Named joint coordinates
BEGIN

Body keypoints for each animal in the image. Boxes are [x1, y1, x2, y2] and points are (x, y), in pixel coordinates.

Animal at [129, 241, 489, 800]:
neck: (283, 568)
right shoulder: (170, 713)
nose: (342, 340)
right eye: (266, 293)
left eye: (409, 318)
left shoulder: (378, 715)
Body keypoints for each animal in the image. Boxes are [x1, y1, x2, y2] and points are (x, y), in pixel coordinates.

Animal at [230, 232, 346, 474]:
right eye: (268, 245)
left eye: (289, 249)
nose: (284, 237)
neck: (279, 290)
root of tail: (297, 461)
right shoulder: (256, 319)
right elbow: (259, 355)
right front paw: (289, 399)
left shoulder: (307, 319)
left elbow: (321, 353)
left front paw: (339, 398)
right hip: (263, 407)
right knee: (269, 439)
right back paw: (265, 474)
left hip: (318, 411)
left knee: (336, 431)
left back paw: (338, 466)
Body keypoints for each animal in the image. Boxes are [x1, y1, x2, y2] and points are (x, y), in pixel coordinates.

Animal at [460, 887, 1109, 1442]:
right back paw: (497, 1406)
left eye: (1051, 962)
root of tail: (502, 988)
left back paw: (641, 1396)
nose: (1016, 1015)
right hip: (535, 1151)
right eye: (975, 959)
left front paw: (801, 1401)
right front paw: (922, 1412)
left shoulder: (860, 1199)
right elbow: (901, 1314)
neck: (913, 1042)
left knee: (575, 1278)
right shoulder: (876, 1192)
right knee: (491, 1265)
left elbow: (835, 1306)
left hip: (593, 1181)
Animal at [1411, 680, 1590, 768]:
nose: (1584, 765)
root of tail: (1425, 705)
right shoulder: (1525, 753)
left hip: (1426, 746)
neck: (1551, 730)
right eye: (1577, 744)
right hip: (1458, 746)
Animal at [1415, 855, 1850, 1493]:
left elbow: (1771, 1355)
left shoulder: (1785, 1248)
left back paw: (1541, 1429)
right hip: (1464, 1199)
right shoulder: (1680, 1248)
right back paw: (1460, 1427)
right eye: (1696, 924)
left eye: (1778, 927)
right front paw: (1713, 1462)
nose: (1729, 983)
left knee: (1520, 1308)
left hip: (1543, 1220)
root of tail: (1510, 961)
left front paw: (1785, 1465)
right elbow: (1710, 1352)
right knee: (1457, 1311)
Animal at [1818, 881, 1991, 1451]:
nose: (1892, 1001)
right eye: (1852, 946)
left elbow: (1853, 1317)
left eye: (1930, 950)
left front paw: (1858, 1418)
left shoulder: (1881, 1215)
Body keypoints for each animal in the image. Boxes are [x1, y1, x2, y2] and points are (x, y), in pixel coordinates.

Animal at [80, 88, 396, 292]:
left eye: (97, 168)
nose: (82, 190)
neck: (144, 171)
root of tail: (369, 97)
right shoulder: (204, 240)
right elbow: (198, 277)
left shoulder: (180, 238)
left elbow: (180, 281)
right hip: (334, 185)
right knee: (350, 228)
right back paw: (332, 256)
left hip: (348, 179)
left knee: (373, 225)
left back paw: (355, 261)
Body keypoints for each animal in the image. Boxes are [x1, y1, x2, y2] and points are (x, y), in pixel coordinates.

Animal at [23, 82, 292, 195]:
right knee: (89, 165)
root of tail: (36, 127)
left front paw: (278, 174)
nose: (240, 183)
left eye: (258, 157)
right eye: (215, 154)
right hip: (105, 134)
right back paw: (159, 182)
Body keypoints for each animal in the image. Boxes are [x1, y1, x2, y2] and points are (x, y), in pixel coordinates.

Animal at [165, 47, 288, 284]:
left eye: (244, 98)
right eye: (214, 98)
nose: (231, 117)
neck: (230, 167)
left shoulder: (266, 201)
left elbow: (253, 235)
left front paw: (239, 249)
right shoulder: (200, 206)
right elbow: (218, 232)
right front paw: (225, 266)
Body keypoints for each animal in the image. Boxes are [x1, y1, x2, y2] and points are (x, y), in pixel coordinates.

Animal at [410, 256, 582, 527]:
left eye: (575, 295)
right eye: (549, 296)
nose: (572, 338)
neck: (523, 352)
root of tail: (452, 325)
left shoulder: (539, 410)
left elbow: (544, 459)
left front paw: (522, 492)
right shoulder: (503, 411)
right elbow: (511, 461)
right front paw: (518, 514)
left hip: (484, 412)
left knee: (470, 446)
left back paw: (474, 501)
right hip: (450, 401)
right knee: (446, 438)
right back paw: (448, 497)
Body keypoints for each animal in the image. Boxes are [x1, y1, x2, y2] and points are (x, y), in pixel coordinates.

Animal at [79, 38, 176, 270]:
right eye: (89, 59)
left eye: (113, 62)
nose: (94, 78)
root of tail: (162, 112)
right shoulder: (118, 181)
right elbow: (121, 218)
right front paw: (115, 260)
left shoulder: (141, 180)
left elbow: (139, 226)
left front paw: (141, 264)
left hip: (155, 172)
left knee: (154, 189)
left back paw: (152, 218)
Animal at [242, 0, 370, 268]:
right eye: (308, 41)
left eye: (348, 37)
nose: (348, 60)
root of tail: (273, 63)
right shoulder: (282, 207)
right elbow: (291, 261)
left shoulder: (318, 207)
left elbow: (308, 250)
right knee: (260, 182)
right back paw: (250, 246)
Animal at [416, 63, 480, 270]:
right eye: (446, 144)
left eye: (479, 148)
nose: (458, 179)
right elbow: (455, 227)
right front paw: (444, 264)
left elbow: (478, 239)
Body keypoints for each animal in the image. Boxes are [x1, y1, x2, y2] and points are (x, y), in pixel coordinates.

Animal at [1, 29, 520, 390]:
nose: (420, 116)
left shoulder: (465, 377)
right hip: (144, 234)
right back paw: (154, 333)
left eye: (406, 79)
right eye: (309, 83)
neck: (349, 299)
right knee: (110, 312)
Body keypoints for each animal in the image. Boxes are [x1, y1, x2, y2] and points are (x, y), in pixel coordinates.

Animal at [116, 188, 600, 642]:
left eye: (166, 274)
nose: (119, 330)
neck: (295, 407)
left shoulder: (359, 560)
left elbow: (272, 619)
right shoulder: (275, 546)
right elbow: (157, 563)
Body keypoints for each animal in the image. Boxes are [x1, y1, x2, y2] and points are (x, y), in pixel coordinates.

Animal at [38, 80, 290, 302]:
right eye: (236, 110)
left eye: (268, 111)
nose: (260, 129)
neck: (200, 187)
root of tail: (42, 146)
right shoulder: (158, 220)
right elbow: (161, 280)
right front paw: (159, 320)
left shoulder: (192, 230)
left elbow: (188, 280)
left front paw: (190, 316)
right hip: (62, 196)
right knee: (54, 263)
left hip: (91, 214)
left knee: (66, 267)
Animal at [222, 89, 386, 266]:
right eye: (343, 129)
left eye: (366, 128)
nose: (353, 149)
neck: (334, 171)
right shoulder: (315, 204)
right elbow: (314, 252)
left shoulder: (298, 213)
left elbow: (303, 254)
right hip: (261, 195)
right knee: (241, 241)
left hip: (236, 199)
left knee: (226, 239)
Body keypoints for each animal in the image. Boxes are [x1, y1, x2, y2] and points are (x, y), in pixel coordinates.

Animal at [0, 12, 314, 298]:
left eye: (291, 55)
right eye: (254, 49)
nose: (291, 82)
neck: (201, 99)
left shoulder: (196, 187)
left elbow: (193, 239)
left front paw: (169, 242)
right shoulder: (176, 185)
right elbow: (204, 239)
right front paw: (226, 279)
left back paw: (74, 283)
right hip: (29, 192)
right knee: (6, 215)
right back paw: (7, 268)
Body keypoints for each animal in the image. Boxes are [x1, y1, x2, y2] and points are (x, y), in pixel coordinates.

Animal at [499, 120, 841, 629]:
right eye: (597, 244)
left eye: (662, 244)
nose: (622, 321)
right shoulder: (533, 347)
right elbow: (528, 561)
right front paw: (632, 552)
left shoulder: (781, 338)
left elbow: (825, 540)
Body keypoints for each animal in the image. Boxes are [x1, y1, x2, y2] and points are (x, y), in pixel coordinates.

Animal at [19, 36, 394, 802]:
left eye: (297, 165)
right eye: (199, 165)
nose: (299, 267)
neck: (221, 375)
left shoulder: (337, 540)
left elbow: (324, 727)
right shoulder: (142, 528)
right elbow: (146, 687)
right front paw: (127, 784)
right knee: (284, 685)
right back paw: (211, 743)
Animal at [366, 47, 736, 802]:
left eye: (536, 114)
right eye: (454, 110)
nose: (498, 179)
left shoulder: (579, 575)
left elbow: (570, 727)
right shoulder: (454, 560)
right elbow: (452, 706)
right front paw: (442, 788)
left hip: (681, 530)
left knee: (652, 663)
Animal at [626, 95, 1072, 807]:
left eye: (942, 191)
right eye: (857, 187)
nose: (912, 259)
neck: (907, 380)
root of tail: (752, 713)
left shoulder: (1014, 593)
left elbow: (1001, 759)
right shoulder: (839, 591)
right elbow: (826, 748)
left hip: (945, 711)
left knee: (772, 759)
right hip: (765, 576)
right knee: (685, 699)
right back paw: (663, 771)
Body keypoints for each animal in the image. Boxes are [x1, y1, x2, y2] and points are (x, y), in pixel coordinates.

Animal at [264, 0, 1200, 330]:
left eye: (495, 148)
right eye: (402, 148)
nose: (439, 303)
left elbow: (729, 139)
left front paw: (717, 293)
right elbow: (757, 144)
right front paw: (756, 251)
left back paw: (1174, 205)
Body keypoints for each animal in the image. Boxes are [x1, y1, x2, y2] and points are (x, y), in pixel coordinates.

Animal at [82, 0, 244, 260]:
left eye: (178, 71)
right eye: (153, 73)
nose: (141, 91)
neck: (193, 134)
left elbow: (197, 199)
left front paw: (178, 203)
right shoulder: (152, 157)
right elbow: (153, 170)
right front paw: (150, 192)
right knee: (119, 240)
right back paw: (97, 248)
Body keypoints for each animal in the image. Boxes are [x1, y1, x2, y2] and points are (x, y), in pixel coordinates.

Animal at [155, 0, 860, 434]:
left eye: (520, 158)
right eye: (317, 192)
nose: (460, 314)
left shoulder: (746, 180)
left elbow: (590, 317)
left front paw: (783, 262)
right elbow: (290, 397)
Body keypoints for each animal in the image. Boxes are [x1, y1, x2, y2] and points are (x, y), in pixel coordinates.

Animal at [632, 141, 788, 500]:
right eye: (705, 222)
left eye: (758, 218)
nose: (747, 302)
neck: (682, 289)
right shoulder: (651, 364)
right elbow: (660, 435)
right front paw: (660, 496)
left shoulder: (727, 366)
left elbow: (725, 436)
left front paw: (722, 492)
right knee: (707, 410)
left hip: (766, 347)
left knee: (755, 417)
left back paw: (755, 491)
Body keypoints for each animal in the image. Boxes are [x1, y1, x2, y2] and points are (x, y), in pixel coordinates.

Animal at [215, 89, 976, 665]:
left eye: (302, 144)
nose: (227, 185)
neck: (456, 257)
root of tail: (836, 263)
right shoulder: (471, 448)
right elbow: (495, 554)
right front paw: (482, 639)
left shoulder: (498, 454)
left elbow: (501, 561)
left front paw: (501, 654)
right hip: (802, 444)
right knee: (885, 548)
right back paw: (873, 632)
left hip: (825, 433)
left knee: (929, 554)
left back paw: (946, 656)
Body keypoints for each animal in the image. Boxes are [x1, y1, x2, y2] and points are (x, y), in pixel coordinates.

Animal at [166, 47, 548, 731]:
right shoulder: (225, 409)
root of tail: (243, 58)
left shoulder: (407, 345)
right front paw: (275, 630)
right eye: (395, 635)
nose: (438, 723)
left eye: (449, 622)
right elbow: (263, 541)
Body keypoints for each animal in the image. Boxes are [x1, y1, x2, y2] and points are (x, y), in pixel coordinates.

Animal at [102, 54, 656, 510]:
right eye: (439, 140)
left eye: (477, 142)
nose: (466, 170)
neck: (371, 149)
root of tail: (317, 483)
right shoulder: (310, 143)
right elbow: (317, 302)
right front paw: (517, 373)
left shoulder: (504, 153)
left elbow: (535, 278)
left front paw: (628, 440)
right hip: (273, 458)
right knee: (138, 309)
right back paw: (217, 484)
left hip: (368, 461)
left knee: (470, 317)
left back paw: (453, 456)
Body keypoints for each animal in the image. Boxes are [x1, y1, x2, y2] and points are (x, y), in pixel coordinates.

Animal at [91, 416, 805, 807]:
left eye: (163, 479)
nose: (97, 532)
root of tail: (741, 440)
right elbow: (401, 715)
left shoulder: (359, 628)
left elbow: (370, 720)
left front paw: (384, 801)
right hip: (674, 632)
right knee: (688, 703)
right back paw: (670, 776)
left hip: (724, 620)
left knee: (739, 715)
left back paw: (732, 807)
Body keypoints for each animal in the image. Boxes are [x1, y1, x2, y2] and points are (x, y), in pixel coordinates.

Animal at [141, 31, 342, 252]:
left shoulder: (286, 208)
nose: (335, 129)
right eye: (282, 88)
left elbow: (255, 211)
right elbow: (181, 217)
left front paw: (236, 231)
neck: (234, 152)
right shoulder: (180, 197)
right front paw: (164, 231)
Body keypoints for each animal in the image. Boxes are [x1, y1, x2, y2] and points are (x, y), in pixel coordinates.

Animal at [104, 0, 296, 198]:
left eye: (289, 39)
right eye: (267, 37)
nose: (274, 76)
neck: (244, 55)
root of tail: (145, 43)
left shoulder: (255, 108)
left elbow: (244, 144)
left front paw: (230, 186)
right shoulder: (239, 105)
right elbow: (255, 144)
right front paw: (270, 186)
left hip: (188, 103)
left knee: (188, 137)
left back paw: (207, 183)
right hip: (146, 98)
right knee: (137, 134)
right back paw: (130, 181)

END

Task prompt: In the records above, the line with "left shoulder: (192, 230)" marks the start and the line with "left shoulder: (298, 213)" marks the end; copy that stretch exactly, both lines included, and nothing else.

Answer for the task:
left shoulder: (192, 230)
left elbow: (188, 280)
left front paw: (190, 316)
right hip: (62, 196)
right knee: (54, 263)
left hip: (91, 214)
left knee: (66, 267)
Animal at [222, 89, 386, 266]:
right eye: (343, 129)
left eye: (366, 128)
nose: (353, 149)
neck: (334, 171)
right shoulder: (315, 204)
right elbow: (314, 252)
left shoulder: (298, 213)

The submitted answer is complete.